Assigning a reference to itself in Java has no effect, right? – WRONG!
You see this piece of code in your beloved code base….
referenceToSomethingImportant = referenceToSomethingImportant;
You immediately delete it since assigning a variable to itself will never do any thing. Of course the compiler or the JIT machinery is always going to optimize it away anyway. Right?
Oh yes, there might be another thread you exclaim. But then doing something that has no effect will still have no effect when multiple threads are doing it, eh? Then what?
You are neglecting to consider the fact that read-write-assignment can do something other then memory operations to store data. Visibilty. That’s the key.
If “value” were declared to be volatile, the JVM now cannot optimize away everything from that line that you decided to remove. Because besides the data, there is now a memfence / mfence / membar / barrier / whatever-for-your-architecture instruction that is also being inserted as part of that bit of code when it is translated to assembly language for your machine.
This is to make the happens before guarantees associated with volatile reads and writes work correctly. Specifically, a happens before at that pont was caused by the volatile read / write. That caused changes up to that point by the thread to be flushed out of what could have been buffered in the SRAM (static RAM) on a specific core in the CPU causing it to be visible to other the reads.
There are situations where piggybacking the flush of such changes caused by operations on volatile variables can help in squeezing out the last bits of performance in concurrent code by avoiding synchronization which has the overhead of locking besides providing the same visibility guarantees as volatile does.
Highly unrecommended for anyone but authors of concurrency libraries!

+ + + + + + +

TASK REQUIREMENTS:
1. Summarize the post on self-assignment in Java in two sentences.
2. In the post on self-assignment in Java, retype everything from "This is to make" down to "of concurrency libraries!" without any changes.

DATASET RECORDS:

+ + + + + + +

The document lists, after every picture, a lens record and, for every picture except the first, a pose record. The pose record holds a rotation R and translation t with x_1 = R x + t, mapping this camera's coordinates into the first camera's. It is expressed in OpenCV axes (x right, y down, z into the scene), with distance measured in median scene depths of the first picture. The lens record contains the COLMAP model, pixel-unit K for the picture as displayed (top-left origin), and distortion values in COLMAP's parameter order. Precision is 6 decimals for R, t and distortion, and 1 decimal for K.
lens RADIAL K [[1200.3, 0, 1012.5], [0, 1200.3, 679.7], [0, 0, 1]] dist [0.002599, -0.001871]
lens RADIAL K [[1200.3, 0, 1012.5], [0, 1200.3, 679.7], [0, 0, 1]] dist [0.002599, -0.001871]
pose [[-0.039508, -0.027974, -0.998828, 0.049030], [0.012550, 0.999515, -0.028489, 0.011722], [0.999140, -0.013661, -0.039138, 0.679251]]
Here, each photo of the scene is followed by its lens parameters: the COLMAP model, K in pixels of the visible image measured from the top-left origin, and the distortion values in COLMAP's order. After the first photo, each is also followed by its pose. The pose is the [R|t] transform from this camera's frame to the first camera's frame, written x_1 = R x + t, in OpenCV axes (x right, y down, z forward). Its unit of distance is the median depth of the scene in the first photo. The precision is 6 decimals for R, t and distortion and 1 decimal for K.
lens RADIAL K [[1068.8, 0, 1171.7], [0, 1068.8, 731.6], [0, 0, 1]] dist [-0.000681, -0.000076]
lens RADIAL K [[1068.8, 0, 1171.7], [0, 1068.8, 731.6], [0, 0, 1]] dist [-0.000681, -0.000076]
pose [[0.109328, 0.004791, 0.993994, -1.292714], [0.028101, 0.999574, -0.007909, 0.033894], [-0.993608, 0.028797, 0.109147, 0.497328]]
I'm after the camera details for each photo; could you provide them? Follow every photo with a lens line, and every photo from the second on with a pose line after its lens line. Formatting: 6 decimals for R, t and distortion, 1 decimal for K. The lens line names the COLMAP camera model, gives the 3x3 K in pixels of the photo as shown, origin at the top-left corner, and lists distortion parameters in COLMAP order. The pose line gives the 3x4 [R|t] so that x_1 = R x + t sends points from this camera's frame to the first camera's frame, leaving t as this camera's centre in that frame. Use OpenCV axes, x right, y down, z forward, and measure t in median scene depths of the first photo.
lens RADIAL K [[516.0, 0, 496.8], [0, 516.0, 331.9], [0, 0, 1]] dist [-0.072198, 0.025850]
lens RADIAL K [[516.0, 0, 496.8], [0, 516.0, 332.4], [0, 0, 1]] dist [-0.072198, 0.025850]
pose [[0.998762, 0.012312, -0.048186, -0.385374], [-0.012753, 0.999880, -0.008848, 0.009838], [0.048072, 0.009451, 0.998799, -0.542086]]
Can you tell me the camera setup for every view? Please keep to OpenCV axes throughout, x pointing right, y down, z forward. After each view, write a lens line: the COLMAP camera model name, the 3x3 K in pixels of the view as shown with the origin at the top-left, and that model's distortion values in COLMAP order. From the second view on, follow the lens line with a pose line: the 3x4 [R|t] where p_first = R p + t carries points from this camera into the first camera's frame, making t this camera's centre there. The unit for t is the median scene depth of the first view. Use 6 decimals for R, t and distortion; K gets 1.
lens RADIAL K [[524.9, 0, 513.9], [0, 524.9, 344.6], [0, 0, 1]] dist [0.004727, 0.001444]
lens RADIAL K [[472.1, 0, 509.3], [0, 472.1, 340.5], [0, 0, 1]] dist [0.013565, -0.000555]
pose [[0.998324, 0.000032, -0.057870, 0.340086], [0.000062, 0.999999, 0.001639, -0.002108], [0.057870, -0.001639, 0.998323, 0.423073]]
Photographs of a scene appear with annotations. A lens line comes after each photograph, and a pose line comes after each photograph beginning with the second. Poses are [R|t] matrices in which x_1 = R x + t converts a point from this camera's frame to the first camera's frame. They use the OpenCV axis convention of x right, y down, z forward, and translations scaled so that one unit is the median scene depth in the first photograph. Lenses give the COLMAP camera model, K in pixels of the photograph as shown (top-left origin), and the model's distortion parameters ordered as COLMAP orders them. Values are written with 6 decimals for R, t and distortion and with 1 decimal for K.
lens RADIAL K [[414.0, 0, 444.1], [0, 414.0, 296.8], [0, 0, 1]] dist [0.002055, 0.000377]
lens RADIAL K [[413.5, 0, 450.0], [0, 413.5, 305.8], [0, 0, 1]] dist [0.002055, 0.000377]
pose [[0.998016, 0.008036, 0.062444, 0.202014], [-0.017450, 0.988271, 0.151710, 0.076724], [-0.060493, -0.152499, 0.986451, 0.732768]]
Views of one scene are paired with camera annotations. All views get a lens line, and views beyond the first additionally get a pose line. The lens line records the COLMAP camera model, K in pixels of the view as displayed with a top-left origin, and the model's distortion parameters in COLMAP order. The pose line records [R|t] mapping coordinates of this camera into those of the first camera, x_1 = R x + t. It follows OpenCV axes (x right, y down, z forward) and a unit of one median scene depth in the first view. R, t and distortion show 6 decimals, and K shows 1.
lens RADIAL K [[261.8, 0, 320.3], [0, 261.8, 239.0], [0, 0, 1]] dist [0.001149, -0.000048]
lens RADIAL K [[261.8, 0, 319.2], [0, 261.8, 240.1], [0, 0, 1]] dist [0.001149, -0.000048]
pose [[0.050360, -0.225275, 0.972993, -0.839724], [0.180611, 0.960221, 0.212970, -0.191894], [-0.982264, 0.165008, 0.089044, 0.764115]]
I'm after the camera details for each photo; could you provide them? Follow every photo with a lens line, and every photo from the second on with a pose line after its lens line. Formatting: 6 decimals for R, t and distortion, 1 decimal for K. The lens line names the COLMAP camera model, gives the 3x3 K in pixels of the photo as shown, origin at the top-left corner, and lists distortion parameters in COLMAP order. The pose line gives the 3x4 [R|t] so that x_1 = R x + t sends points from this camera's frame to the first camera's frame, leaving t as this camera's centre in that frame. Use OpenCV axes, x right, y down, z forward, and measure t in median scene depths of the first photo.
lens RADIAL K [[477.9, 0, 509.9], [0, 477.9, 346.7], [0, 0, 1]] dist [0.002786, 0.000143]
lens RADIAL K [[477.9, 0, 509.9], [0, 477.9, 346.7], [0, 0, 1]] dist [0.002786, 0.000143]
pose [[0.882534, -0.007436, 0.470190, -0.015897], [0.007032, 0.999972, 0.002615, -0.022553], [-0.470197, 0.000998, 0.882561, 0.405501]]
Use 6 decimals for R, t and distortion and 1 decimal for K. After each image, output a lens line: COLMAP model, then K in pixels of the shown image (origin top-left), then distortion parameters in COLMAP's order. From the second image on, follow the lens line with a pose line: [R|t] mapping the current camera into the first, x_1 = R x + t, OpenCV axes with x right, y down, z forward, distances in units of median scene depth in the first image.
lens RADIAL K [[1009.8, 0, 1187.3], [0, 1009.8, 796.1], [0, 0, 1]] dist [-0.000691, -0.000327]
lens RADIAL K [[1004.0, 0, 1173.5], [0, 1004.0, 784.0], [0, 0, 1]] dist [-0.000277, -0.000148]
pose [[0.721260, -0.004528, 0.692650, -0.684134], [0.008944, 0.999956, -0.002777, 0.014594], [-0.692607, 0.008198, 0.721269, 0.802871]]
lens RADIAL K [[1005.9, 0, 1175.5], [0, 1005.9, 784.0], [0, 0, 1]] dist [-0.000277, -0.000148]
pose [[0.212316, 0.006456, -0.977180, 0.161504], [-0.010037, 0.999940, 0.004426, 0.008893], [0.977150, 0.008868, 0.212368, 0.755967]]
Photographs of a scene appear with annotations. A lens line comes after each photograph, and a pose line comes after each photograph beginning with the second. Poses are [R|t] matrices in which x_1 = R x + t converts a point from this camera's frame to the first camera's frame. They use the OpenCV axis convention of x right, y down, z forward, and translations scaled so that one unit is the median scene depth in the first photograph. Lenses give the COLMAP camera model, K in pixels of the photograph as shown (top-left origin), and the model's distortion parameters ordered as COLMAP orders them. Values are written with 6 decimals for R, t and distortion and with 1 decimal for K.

+ + + + + + +

OUTPUTS FOR THE TASKS:
1. Although assigning a reference to itself in Java looks like a line that does nothing and can be deleted, it matters when the variable is declared volatile. In that case the JVM cannot optimize the line away, because a memory barrier instruction is inserted that makes the thread's earlier changes visible to other reads, a technique that can avoid the locking overhead of synchronization but is highly unrecommended for anyone but authors of concurrency libraries.

2.
This is to make the happens before guarantees associated with volatile reads and writes work correctly. Specifically, a happens before at that pont was caused by the volatile read / write. That caused changes up to that point by the thread to be flushed out of what could have been buffered in the SRAM (static RAM) on a specific core in the CPU causing it to be visible to other the reads.
There are situations where piggybacking the flush of such changes caused by operations on volatile variables can help in squeezing out the last bits of performance in concurrent code by avoiding synchronization which has the overhead of locking besides providing the same visibility guarantees as volatile does.
Highly unrecommended for anyone but authors of concurrency libraries!